**Complete the following**:
1/ Answer these questions about the study guide excerpt, marking each answer with its letter:
(a) What two ways can the sovereign use to balance the budget?
(b) How many basic principles of taxation does Smith lay out?
(c) What did the hearth tax require a tax official to do?
2/ Please turn the paragraph of the study guide excerpt beginning "On the topic of taxes" into a short list that keeps its main facts.
3/ Reproduce the study guide excerpt from "In the previous" up to and including "the long run.", switching "sovereign" to "monarch" wherever it occurs.

Course Hero, "The Wealth of Nations Study Guide," September 28, 2017, accessed July 22, 2018, https://www.coursehero.com/lit/The-Wealth-of-Nations/.
In the previous chapter, Smith described the various sorts of public expenditures. Running a country, he pointed out, is expensive, and while some costs can reasonably be offset by tolls and fees, others cannot. To balance the budget, the sovereign must either levy taxes or rent out state-owned lands. The latter, he admits, seems like an appealing way to raise money, but it is ultimately counterproductive, since the crown lands are poorly administered and economically unproductive compared to privately owned lands. The sovereign would make more money, he suggests, by simply selling the lands off, which would yield mortgage revenue in the short term and lead to a wealthier tax base in the long run.
On the topic of taxes, Smith has much more to say. He first lays out four basic principles of taxation. Taxes should be levied in proportion to the wealth or income of the subjects. They should be "certain and not arbitrary," meaning the taxpayer knows in advance how much will be demanded. They should be levied at a "convenient" time—at the time of year when the taxpayer is most likely to have funds to pay. Finally, they should be "so contrived as both to take out and to keep out of the pockets of the people as little as possible." In other words, taxes should be collected with as little waste or overhead as possible.
In the remainder of the chapter, Smith breaks down the various taxes levied in England and other countries. Three sections deal with taxes on the specific income types discussed in Book 1: taxes on rent, on profit, and on wages. In a fourth section, Smith considers those taxes—such as income tax and sales tax—that "fall indifferently," rather than being tied to one of the three income types. Much of the discussion here is descriptive, with Smith merely reporting rather than judging the various systems. He does, however, point out that some systems are more invasive and therefore oppressive than others. The hearth tax, for example, required a tax official to visit each home and count its fireplaces, a practice that rendered the tax "odious" to the people. Similarly, a tax on the wages of labor is "absurd and destructive" since it disproportionately affects the working poor. Taxes on the price of luxury goods are less oppressive, but they are also harder to collect, since they encourage smuggling. Ultimately, Smith declines to declare any one tax system the best. All have their flaws, even if some are clearly more flawed than others.

**Record extracts**:

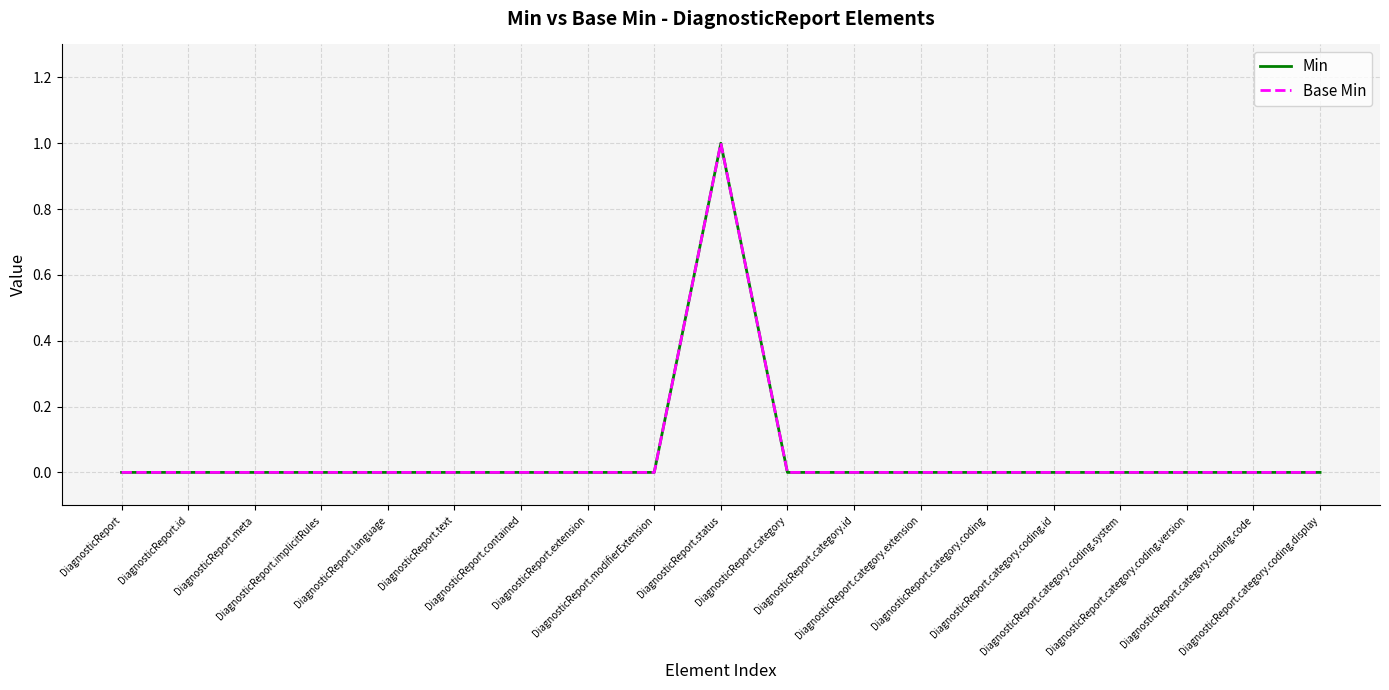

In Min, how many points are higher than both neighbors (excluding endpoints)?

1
---
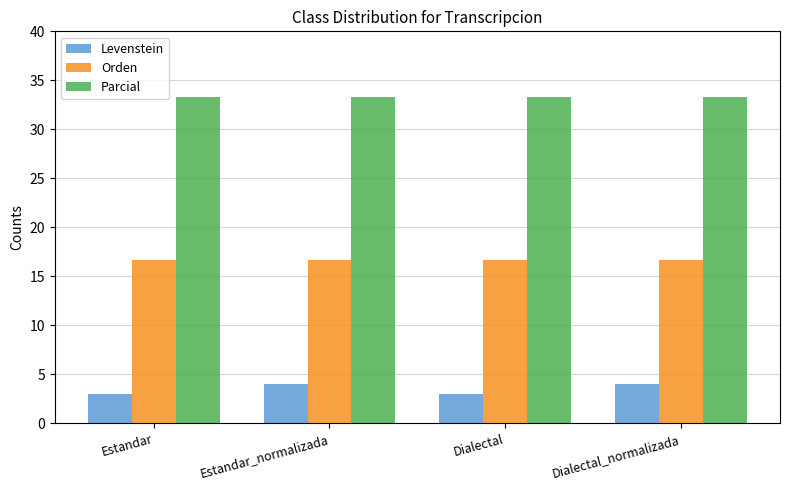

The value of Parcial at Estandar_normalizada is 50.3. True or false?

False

**Answers to the exercises**:
1/
(a) The sovereign can either levy taxes or rent out state-owned lands.
(b) Four.
(c) Visit each home and count its fireplaces.

2/
Smith's four basic principles of taxation:
- Taxes should be levied in proportion to the subjects' wealth or income.
- They should be "certain and not arbitrary," so the taxpayer knows in advance how much will be demanded.
- They should be levied at a "convenient" time, when the taxpayer is most likely to have funds to pay.
- They should be collected with as little waste or overhead as possible.

3/
In the previous chapter, Smith described the various sorts of public expenditures. Running a country, he pointed out, is expensive, and while some costs can reasonably be offset by tolls and fees, others cannot. To balance the budget, the monarch must either levy taxes or rent out state-owned lands. The latter, he admits, seems like an appealing way to raise money, but it is ultimately counterproductive, since the crown lands are poorly administered and economically unproductive compared to privately owned lands. The monarch would make more money, he suggests, by simply selling the lands off, which would yield mortgage revenue in the short term and lead to a wealthier tax base in the long run.